Umum dipahami di kalangan kaum Muslimin bahwa seluruh aktivitas kebaikan yang diniatkan karena Allah akan bernilai ibadah, mulai dari membaca, mencari nafkah, hingga membahagiakan istri dan anak-anak, serta keluarga karib, bahkan sampai tidur sekalipun. Untuk itu, tidak heran jika banyak orang memiliki antusias lebih dalam aktivitas mencari nafkah, sebab terkategori ibadah. Namun apakah karena mencari nafkah, lantas ibadah yang utama menjadi kurang penting untuk diperhatikan?
Di dunia maya sempat muncul meme bertuliskan, “Berapa gaji dari pekerjaanmu, sampai-sampai berani meninggalkan shalat?” Meme itu mungkin terasa menohok, tapi dalam realitanya, memang masih banyak kepala keluarga, ibu rumah tangga, dan anakanak yang telah dewasa berani menelantarkan shalat.
Beragam alasannya, mulai dari kesibukan, pekerjaan yang menumpuk, deadline dan lain sebagainya. Padahal, shalat adalah tiang agama, dan shalat tidak mungkin membuat seseorang abai dengan tugas-tugas penting lainnya.
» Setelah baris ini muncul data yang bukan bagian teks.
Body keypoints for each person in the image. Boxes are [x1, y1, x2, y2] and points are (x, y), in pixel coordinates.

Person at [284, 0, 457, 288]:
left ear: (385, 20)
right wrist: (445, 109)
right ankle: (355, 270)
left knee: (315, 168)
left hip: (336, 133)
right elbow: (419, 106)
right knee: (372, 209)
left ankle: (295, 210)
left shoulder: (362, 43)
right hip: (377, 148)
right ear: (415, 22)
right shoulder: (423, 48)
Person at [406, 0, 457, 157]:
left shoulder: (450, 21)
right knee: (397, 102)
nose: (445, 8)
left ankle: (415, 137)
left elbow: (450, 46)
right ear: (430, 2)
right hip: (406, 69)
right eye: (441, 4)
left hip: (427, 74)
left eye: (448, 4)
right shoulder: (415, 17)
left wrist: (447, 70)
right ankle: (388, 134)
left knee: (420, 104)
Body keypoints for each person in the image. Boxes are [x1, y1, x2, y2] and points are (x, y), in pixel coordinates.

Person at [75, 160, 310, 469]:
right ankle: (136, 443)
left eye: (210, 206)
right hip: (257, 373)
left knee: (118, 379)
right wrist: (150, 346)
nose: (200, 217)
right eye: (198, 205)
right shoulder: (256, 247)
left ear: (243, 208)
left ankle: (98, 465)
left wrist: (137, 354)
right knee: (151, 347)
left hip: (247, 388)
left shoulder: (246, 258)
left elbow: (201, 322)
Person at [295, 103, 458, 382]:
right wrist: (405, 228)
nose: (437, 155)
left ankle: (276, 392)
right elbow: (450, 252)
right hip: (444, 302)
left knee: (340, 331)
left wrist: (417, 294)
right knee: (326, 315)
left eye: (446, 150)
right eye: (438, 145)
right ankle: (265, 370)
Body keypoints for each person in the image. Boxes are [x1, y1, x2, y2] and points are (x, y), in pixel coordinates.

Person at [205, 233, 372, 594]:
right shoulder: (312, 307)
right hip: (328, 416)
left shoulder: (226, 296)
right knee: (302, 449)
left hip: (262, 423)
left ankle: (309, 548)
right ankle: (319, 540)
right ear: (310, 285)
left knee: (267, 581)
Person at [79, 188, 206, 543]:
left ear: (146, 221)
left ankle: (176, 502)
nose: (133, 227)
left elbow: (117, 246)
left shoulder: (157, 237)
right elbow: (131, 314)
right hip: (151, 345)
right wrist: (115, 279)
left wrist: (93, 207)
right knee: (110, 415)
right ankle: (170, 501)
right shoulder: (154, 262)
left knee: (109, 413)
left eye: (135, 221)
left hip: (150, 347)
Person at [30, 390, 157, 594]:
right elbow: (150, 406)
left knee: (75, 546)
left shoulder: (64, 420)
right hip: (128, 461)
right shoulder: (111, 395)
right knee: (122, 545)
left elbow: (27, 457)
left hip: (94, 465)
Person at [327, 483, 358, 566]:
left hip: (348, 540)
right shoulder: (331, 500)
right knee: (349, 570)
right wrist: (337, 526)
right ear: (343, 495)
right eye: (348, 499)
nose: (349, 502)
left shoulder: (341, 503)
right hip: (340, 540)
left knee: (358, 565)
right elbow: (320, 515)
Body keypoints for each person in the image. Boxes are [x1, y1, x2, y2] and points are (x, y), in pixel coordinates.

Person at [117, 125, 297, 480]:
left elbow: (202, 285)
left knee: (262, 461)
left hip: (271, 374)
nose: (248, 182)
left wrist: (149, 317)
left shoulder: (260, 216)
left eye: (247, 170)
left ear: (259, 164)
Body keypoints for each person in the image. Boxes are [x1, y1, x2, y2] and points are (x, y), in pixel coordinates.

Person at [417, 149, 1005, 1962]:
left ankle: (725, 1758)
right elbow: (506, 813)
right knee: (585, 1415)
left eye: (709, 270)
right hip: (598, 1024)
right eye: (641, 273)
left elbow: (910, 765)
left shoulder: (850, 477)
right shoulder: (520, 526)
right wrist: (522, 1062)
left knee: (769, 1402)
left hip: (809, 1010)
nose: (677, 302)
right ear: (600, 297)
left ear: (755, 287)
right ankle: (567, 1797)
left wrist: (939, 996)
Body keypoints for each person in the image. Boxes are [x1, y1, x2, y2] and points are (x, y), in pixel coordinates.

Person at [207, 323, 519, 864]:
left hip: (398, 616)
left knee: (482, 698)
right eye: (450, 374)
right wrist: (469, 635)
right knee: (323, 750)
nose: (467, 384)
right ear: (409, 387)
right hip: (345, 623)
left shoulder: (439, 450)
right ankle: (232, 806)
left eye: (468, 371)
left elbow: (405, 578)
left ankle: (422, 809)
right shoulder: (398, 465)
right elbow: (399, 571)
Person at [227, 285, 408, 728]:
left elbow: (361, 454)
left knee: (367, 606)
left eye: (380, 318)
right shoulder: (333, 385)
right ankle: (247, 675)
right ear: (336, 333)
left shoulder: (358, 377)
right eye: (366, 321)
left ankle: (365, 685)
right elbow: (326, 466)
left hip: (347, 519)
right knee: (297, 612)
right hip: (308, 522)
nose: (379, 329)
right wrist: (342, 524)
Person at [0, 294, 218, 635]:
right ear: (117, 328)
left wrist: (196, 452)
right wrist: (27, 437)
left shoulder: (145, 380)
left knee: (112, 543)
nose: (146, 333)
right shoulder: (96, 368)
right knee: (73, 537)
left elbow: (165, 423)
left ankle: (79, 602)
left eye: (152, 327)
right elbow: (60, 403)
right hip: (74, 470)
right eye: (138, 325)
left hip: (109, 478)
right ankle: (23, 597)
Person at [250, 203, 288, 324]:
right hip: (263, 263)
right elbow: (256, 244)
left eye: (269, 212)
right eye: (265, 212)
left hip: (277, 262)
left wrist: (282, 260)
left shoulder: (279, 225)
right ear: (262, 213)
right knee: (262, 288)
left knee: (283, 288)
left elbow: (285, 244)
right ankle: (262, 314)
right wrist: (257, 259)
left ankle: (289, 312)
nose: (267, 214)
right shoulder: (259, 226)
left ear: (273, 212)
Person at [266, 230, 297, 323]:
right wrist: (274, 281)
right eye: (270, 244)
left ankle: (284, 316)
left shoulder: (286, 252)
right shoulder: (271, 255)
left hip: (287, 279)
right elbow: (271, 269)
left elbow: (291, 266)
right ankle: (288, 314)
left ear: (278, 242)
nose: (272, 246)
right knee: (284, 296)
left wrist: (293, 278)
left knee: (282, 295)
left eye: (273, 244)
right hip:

Justru shalat itu adalah refreshing otak yang paling penting, untuk setiap jiwa siap menuntaskan tugastugas lainnya dengan baik, demikian ungkap Buya Hamka dalalm bukunya Lembaga Budi.
Lebih dari itu, mesti dipahami bahwa tanpa menunaikan ibadah wajib yang telah Allah tetapkan kepada kita, semua kebaikankebaikan yang kita lakukan, belumlah jaminan mengantarkan kita kepada ridha dan surga-Nya. Bagi seorang ibu rumah tangga misalnya, meskipun rajin ikut amal sosial, pengajian, dan beragam kegiatan baik lainnya, jika tidak shalat lima waktu, akan merugi juga akhirnya.
Rasulullah bersabda, “Jika seorang wanita menjaga shalat lima waktu, berpuasa pada bulannya, menjaga kehormatannya dan menaati suaminya, niscaya dia masuk surga dari pintu mana saja yang dia inginkan” (HR. Ahmad). Di sini seorang kepala rumah tangga mesti hadir, memberikan keteladanan dalam soal ibadah, mulai dari shalat, puasa, dan kehormatan keluarga. Terutama, memastikan istri untuk bisa masuk surga dari pintu mana saja. Jadi, tidak cukup sebatas memberikan nafkah.